Last week, as reported by ADWEEK and AdAge, Nielsen Catalina Solutions revealed exciting results from their study on how media spending across various channels affect sales.
Unveiled at the Advertising Research Foundation’s Audience Measurement conference, the study highlighted that magazines deliver the highest ROAS (return on advertising spend) across all CPG categories with an average return of $3.94 for every ad dollar spent. This is compared to $2.63 ROAS for display ads, and just $1.53 for digital video. Surprising statistics considering many advertisers are moving budget in the digital direction.
Magazines performed particularly strongly in the categories of food, general merchandise, health and beauty, as well as over-the-counter products and reward/sweepstakes and promotion/coupon ads drove the highest returns.
“Everybody wants to be in digital video,” Ms. Wood (Nielsen Catalina Chief Research Officer) said. “There is very little inventory, so the price is high.

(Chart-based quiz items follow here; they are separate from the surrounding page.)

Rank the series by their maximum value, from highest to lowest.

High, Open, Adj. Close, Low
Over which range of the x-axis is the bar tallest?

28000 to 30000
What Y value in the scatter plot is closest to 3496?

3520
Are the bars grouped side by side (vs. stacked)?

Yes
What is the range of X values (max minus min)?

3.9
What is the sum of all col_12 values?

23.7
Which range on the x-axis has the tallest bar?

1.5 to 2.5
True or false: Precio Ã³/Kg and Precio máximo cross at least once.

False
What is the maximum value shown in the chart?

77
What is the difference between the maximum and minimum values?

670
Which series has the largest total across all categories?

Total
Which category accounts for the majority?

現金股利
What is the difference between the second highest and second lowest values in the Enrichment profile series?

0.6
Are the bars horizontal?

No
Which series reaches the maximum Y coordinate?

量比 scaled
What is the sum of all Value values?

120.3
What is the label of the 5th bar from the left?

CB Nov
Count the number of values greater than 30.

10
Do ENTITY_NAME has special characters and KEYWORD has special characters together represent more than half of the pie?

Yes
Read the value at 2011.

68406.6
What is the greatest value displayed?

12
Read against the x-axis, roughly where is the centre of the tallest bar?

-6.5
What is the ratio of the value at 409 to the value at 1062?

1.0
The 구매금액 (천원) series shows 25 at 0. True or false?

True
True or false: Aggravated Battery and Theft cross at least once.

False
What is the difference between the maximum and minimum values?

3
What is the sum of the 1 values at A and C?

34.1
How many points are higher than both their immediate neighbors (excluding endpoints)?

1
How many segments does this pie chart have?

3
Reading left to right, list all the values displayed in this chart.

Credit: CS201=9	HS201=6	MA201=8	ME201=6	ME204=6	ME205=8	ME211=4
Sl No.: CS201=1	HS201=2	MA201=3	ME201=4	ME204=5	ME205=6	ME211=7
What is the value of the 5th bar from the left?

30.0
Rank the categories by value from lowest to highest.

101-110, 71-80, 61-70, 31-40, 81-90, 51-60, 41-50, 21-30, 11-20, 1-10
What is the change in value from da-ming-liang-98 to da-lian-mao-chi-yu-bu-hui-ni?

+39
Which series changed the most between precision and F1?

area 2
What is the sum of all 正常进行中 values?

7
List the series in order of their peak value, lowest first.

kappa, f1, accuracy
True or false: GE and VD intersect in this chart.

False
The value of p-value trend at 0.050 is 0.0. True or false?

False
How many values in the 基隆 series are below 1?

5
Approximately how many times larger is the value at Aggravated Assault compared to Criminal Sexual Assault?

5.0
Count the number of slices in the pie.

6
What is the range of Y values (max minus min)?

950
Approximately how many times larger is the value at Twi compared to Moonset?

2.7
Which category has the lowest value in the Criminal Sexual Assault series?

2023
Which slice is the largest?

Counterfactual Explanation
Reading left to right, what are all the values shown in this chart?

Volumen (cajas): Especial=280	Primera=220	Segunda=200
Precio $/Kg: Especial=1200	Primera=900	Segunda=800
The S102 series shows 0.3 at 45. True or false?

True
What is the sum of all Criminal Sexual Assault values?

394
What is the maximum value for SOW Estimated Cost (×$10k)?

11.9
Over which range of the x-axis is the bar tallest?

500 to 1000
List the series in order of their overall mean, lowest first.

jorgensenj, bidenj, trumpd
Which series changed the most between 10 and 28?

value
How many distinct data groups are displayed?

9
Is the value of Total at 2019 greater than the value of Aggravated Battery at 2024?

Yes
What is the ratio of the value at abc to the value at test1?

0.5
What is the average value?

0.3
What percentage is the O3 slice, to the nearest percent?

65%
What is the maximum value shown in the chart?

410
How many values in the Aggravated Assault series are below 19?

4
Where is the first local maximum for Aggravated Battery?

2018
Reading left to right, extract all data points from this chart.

It’s the reverse in magazines, which are undervalued in the marketplace.”
So while many brands are chasing all the latest technologically advanced ad inventory, it cannot be ignored that magazines are still a powerful part of the marketing mix for CPG brands.
While views, shares, and likes may be exciting social statistics for digital advertising, most marketers would agree that return on investment is still one of the most, if not the most important measurements of campaign success.